Analysts had predicted adjusted profit in the quarter would be $1.56 a share, based on the average of 23 estimates (FDX:US) compiled by Bloomberg. They already had lowered their projections from earlier in the year. The average for the quarter was $1.70 a share prior to FedEx’s outlook statement in June.
Profit was $1.46 a share in the year-earlier quarter, FedEx said today. Additional information will be released in a quarterly earnings report on Sept. 18, according to FedEx, which said it hasn’t closed the books on the period.
The slowdown may add urgency to cost-cutting efforts that include a voluntary buyout program and the grounding of some older, less-efficient cargo planes.
Buyouts will be focused on staff employees at FedEx Express and FedEx Services, which operates combined sales, marketing, administrative and technology functions across other businesses. Shea Leordeanu, a spokeswoman, said last month that FedEx hadn’t decided how many workers will need to accept offers and expects to release more details at an Oct. 9-10 investor conference.
In June, FedEx said it was retiring 24 jet freighters and 43 older engines to better match shipping volumes.

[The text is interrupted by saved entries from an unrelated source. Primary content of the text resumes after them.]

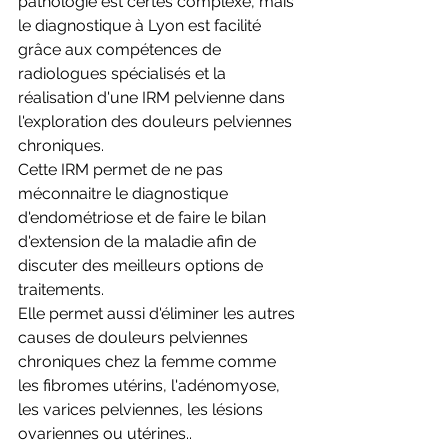
pathologie est certes complexe, mais 
le diagnostique à Lyon est facilité 
grâce aux compétences de 
radiologues spécialisés et la 
réalisation d'une IRM pelvienne dans 
l'exploration des douleurs pelviennes 
chroniques.
Cette IRM permet de ne pas 
méconnaitre le diagnostique 
d'endométriose et de faire le bilan 
d'extension de la maladie afin de 
discuter des meilleurs options de 
traitements.
Elle permet aussi d'éliminer les autres 
causes de douleurs pelviennes 
chroniques chez la femme comme 
les fibromes utérins, l'adénomyose, 
les varices pelviennes, les lésions 
ovariennes ou utérines..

The company also has said it expects to retire 21 Boeing Co. (BA:US) 727s this fiscal year. Those planes will be replaced with Boeing 767-300 and 757-200 aircraft that are more fuel efficient and carry lower operating costs, FedEx said.

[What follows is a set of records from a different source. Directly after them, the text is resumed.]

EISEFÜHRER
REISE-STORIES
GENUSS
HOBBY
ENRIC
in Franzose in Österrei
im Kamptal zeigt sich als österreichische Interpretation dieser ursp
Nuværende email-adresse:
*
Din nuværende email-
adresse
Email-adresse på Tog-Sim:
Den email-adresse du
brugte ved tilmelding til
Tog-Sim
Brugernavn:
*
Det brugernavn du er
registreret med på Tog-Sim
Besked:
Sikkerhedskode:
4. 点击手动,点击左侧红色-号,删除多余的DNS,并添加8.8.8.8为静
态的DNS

Restructuring the express business may remove $200 million to $900 million in costs, Hatfield said in an interview, citing analysts’ estimates.
That pullback is more significant for FedEx’s finances “in the short to medium term” than changes in earnings forecasts because of the economy, said Hatfield, who has a strong buy rating (FDX:US) on the shares.
The company said in June that it expected U.S. economic growth of 2.2 percent for the fiscal year that ends May 31, down from a projection of 2.3 percent given in December 2011.